→ **TASK ITEM**:
Your answer should be the lines below from the one holding "Please note: This" through the one holding "Page 2 of 3", copied exactly and with nothing else.

→ **SUPPLIED ENTRIES**:

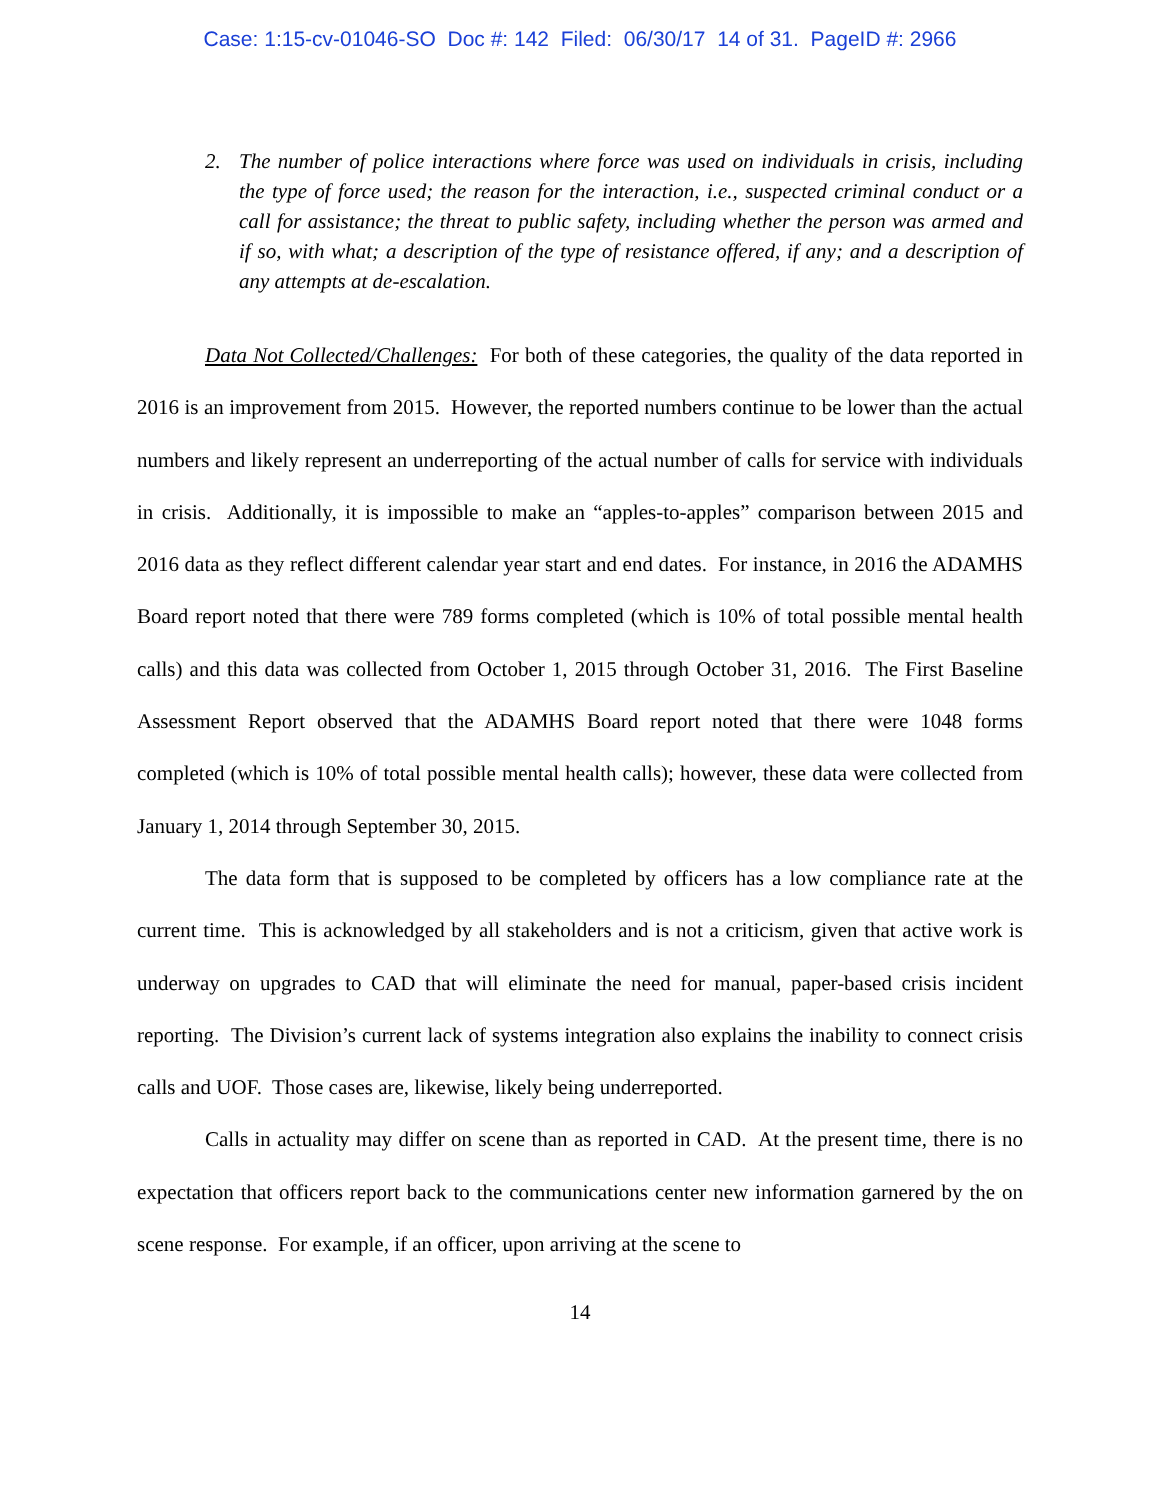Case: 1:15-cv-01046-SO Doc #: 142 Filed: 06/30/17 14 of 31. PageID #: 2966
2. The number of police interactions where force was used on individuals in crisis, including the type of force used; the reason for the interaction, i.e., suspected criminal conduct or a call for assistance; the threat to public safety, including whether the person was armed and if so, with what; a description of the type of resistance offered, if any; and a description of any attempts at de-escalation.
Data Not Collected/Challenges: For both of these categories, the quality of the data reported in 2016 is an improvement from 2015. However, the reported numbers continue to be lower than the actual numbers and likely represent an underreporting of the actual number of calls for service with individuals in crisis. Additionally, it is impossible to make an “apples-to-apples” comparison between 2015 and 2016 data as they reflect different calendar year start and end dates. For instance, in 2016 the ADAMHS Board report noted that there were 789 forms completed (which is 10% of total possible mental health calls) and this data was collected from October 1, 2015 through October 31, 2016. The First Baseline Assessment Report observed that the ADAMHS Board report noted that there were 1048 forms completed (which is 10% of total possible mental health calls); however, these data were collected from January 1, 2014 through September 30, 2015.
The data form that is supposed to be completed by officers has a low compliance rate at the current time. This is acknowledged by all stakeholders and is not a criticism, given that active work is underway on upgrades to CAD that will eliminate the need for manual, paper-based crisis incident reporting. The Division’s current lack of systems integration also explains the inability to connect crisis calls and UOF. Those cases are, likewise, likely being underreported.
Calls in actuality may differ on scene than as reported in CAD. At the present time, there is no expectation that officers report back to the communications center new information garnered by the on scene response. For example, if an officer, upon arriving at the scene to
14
--
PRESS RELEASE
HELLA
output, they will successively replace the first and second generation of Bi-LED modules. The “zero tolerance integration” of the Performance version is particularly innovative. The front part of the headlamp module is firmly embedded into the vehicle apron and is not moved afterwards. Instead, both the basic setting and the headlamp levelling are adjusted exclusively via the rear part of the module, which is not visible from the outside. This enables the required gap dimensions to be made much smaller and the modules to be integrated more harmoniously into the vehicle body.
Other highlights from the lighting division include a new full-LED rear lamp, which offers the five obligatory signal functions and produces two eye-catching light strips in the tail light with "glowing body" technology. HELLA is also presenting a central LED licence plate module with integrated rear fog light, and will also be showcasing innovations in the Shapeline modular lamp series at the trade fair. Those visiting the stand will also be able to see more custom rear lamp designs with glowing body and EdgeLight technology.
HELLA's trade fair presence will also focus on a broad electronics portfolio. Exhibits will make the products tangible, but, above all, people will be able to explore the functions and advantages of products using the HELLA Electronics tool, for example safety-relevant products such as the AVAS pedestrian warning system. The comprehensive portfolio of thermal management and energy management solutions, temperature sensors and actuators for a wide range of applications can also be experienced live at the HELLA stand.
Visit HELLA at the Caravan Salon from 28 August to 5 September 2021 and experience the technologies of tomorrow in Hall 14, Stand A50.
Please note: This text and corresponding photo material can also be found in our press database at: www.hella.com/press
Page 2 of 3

→ **ANSWER BELOW**:
Please note: This text and corresponding photo material can also be found in our press database at: www.hella.com/press
Page 2 of 3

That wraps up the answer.